Nevertheless, the US has expanded export credit guarantees; the US secretary of agriculture, Dan Glickman, cites this as 'the main reason why we have not lost more exports to Asia'. IMF loans to developing countries have also propped up US agribusiness; Mr Glickman says that without IMF actions, American agricultural exports 'would have been at great risk'. Vandana Shiva concludes: 'WTO rules are for preserving and enhancing corporate subsidies and withdrawing support to farmers and rural communities whether they refer to domestic support, market access or export competition.'

The effects of the AoA on the CAP are mainly visible in the reduced intervention prices prescribed by the 1992 MacSharry reforms. In 1997, as the EU considered proposals for expansion into Eastern Europe (including Poland, whose 2 million farmers would increase the demands on the CAP budget), the unelected European Commission published 'Agenda 2000', which called for further price cuts alongside an increase in income support, with ceilings on support to agribusiness to reduce surpluses. However, Agenda 2000 also dictates the end of milk quotas by 2006, a move that will increase surpluses. This decision has not been popular with European agricultural ministers.

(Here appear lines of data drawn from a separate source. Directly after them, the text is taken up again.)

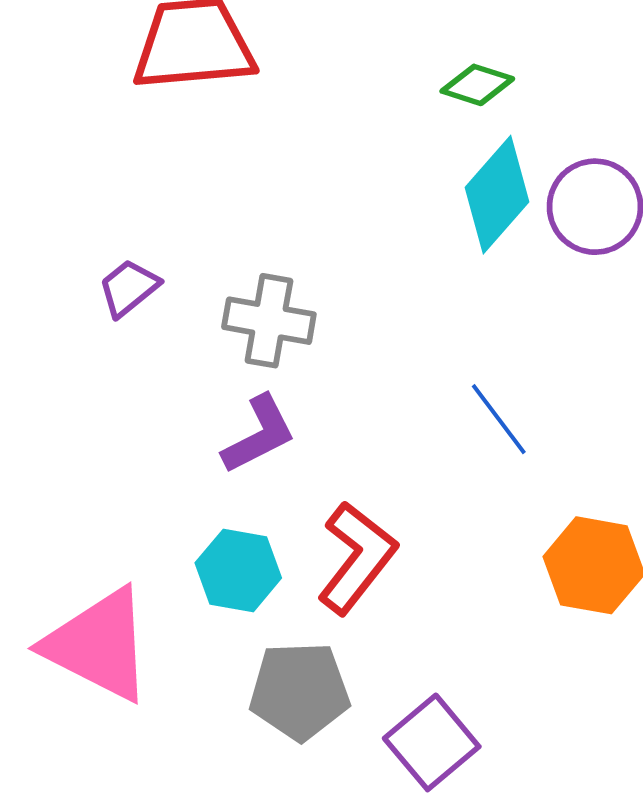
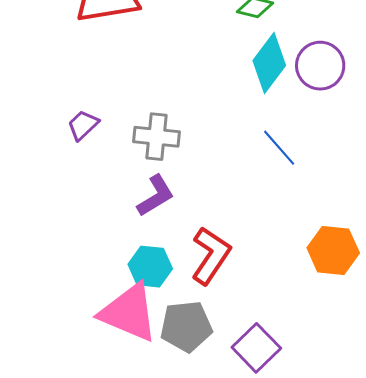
blue line: (499, 419) -> (279, 148), moved
pink triangle: (98, 645) -> (129, 313), moved

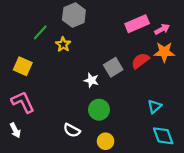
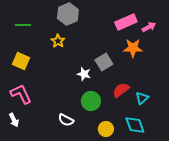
green line: (40, 32) -> (23, 25), moved, turned 49
orange star: (164, 52) -> (133, 48), moved
red semicircle: (140, 61) -> (121, 90), moved
cyan diamond: (163, 136) -> (135, 125), moved
yellow circle: (106, 141) -> (106, 129), moved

Mainstream economic opinion holds that large-scale intensive farming of single crops (monoculture) produces a higher yield. This is true but misleading, since the total output per hectare on small farms is several times greater, because of more efficient use of the land. Mixed-culture farms also require less fertiliser, to the dismay of the agrochemical industry. Large-scale, intensive farming of livestock keeps animals packed together in close quarters; this leads to stringent regulations, which are also enforced unnecessarily on small farmers for whom they are prohibitively costly. Furthermore, transporting foodstuffs across the globe is grossly inefficient, and incurs a huge ecological debt.

The current pricing in supermarkets beggars belief, by implying that processed, long shelf-life foods produced far away are cheaper than local fresh food. The inefficiencies of agribusiness are masked only by the direct and indirect subsidies borne by the taxpayer.